◆ Problem to work on
Set down the data below exactly; pictures stay out.

◆ Data supplied
┌──
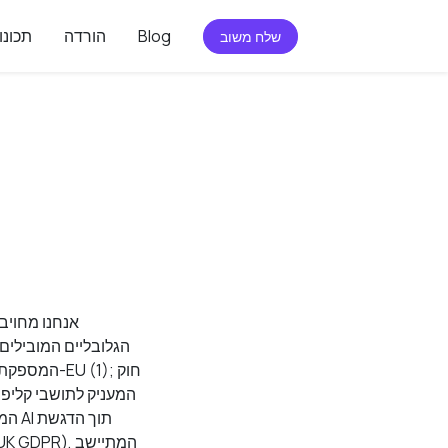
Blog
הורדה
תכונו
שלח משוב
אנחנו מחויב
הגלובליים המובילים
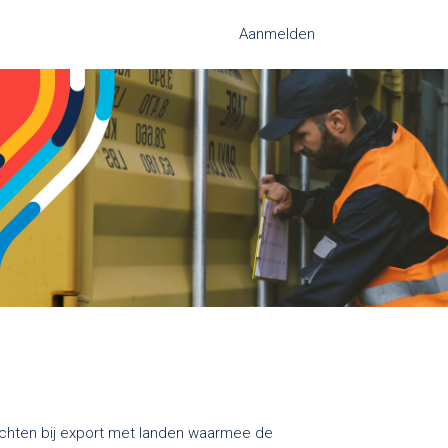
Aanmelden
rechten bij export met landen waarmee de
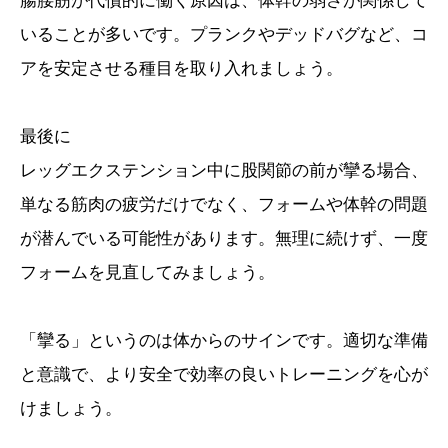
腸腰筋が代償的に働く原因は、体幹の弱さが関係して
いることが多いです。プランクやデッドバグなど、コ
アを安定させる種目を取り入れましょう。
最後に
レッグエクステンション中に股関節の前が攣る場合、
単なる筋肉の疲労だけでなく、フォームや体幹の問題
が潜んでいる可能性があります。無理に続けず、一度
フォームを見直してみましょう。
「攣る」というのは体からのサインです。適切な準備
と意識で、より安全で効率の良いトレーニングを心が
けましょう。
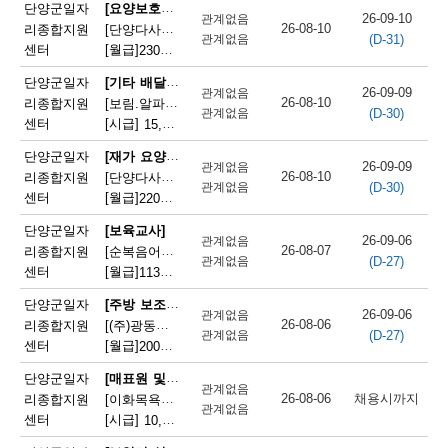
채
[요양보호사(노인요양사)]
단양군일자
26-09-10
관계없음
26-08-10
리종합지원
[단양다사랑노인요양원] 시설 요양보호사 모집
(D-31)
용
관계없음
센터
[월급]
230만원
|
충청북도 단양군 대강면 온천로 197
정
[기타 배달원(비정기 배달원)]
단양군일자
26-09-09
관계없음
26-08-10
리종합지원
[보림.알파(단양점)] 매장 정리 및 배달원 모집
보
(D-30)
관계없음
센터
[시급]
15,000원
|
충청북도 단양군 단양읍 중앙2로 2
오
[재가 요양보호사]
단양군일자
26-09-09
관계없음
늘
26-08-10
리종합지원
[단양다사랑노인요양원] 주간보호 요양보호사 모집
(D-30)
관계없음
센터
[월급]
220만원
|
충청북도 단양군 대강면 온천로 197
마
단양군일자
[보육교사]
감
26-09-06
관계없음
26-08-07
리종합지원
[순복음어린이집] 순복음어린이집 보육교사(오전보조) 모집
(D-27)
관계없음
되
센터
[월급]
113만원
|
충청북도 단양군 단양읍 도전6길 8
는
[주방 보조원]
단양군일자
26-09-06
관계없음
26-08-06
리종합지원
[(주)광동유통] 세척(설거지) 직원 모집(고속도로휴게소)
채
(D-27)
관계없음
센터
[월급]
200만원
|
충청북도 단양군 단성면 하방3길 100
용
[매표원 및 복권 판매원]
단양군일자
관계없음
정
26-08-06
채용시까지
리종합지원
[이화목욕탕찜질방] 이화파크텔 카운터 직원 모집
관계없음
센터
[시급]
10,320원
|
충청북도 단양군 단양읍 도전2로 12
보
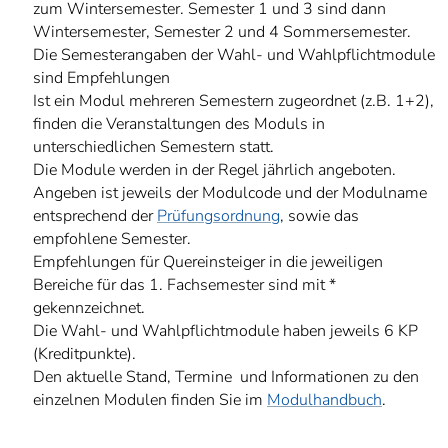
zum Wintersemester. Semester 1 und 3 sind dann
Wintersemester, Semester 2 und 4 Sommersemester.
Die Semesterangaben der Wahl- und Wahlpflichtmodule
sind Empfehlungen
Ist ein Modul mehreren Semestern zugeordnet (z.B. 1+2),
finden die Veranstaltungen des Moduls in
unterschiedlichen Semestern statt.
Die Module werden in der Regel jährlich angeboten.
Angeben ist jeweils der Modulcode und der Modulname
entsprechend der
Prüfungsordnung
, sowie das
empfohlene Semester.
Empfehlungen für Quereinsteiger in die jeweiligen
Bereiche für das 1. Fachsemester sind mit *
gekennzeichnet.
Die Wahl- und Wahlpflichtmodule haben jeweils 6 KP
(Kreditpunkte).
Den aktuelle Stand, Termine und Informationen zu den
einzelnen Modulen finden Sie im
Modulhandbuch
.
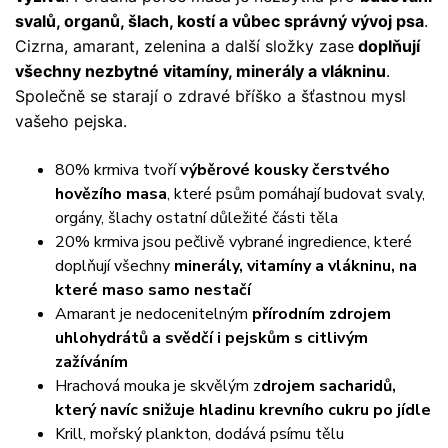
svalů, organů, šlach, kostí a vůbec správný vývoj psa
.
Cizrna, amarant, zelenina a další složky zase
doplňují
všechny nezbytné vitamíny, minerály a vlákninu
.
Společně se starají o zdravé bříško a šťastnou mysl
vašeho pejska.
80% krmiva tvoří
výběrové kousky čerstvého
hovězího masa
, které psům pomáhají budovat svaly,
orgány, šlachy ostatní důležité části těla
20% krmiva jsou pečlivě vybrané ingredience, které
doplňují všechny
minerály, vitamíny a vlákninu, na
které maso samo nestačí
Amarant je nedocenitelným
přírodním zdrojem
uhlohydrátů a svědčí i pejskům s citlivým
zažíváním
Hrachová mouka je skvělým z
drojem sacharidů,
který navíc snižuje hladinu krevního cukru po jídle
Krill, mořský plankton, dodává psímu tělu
└──
◆ Exercise result
Blog
הורדה
תכונו
שלח משוב
אנחנו מחויב
הגלובליים המובילים
Aanmelden
rechten bij export met landen waarmee de
腸腰筋が代償的に働く原因は、体幹の弱さが関係して
いることが多いです。プランクやデッドバグなど、コ
アを安定させる種目を取り入れましょう。
最後に
レッグエクステンション中に股関節の前が攣る場合、
単なる筋肉の疲労だけでなく、フォームや体幹の問題
が潜んでいる可能性があります。無理に続けず、一度
フォームを見直してみましょう。
「攣る」というのは体からのサインです。適切な準備
と意識で、より安全で効率の良いトレーニングを心が
けましょう。
채
[요양보호사(노인요양사)]
단양군일자
26-09-10
관계없음
26-08-10
리종합지원
[단양다사랑노인요양원] 시설 요양보호사 모집
(D-31)
용
관계없음
센터
[월급]
230만원
|
충청북도 단양군 대강면 온천로 197
정
[기타 배달원(비정기 배달원)]
단양군일자
26-09-09
관계없음
26-08-10
리종합지원
[보림.알파(단양점)] 매장 정리 및 배달원 모집
보
(D-30)
관계없음
센터
[시급]
15,000원
|
충청북도 단양군 단양읍 중앙2로 2
오
[재가 요양보호사]
단양군일자
26-09-09
관계없음
늘
26-08-10
리종합지원
[단양다사랑노인요양원] 주간보호 요양보호사 모집
(D-30)
관계없음
센터
[월급]
220만원
|
충청북도 단양군 대강면 온천로 197
마
단양군일자
[보육교사]
감
26-09-06
관계없음
26-08-07
리종합지원
[순복음어린이집] 순복음어린이집 보육교사(오전보조) 모집
(D-27)
관계없음
되
센터
[월급]
113만원
|
충청북도 단양군 단양읍 도전6길 8
는
[주방 보조원]
단양군일자
26-09-06
관계없음
26-08-06
리종합지원
[(주)광동유통] 세척(설거지) 직원 모집(고속도로휴게소)
채
(D-27)
관계없음
센터
[월급]
200만원
|
충청북도 단양군 단성면 하방3길 100
용
[매표원 및 복권 판매원]
단양군일자
관계없음
정
26-08-06
채용시까지
리종합지원
[이화목욕탕찜질방] 이화파크텔 카운터 직원 모집
관계없음
센터
[시급]
10,320원
|
충청북도 단양군 단양읍 도전2로 12
보
zum Wintersemester. Semester 1 und 3 sind dann
Wintersemester, Semester 2 und 4 Sommersemester.
Die Semesterangaben der Wahl- und Wahlpflichtmodule
sind Empfehlungen
Ist ein Modul mehreren Semestern zugeordnet (z.B. 1+2),
finden die Veranstaltungen des Moduls in
unterschiedlichen Semestern statt.
Die Module werden in der Regel jährlich angeboten.
Angeben ist jeweils der Modulcode und der Modulname
entsprechend der
Prüfungsordnung
, sowie das
empfohlene Semester.
Empfehlungen für Quereinsteiger in die jeweiligen
Bereiche für das 1. Fachsemester sind mit *
gekennzeichnet.
Die Wahl- und Wahlpflichtmodule haben jeweils 6 KP
(Kreditpunkte).
Den aktuelle Stand, Termine und Informationen zu den
einzelnen Modulen finden Sie im
Modulhandbuch
.
svalů, organů, šlach, kostí a vůbec správný vývoj psa
.
Cizrna, amarant, zelenina a další složky zase
doplňují
všechny nezbytné vitamíny, minerály a vlákninu
.
Společně se starají o zdravé bříško a šťastnou mysl
vašeho pejska.
80% krmiva tvoří
výběrové kousky čerstvého
hovězího masa
, které psům pomáhají budovat svaly,
orgány, šlachy ostatní důležité části těla
20% krmiva jsou pečlivě vybrané ingredience, které
doplňují všechny
minerály, vitamíny a vlákninu, na
které maso samo nestačí
Amarant je nedocenitelným
přírodním zdrojem
uhlohydrátů a svědčí i pejskům s citlivým
zažíváním
Hrachová mouka je skvělým z
drojem sacharidů,
který navíc snižuje hladinu krevního cukru po jídle
Krill, mořský plankton, dodává psímu tělu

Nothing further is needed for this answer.